_Saved data entries_

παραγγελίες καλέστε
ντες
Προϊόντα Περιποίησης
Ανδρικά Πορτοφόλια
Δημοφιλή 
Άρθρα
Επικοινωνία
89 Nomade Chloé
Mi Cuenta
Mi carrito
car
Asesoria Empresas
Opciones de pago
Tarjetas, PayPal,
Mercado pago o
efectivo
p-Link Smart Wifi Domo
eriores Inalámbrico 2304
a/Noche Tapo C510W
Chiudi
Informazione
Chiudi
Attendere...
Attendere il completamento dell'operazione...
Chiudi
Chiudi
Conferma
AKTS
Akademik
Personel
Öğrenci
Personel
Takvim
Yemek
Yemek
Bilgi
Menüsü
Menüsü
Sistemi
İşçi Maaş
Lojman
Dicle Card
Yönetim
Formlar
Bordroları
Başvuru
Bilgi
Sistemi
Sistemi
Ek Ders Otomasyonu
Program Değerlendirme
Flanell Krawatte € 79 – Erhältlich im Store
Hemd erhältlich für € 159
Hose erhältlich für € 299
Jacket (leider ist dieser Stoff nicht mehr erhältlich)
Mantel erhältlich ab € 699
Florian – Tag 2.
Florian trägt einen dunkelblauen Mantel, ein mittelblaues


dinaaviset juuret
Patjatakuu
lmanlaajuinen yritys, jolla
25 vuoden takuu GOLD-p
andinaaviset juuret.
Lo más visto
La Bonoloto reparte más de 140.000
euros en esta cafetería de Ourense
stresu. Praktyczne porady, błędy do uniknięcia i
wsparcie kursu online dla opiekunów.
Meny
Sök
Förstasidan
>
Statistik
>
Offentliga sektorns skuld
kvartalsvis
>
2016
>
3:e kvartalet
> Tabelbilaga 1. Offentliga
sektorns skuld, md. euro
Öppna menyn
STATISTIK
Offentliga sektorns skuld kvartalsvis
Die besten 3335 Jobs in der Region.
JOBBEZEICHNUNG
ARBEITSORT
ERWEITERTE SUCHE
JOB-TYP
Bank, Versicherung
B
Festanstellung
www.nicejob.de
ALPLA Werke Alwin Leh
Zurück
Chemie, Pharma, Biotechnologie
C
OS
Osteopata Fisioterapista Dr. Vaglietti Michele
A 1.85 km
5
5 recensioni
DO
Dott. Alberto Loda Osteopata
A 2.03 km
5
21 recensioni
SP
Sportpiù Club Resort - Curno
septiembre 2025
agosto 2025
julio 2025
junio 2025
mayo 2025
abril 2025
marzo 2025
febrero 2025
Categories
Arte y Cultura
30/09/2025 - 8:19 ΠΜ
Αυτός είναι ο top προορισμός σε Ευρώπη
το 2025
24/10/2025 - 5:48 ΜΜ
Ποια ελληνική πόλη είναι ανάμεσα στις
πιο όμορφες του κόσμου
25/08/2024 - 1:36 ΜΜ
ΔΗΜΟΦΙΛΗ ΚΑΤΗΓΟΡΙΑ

_EXERCISE AIM_
Word for word, retype the lines from the one containing "30/09/2025 - 8:19 ΠΜ" through the final line of the data, including both ends and nothing more.

_EXERCISE SOLUTION_
30/09/2025 - 8:19 ΠΜ
Αυτός είναι ο top προορισμός σε Ευρώπη
το 2025
24/10/2025 - 5:48 ΜΜ
Ποια ελληνική πόλη είναι ανάμεσα στις
πιο όμορφες του κόσμου
25/08/2024 - 1:36 ΜΜ
ΔΗΜΟΦΙΛΗ ΚΑΤΗΓΟΡΙΑ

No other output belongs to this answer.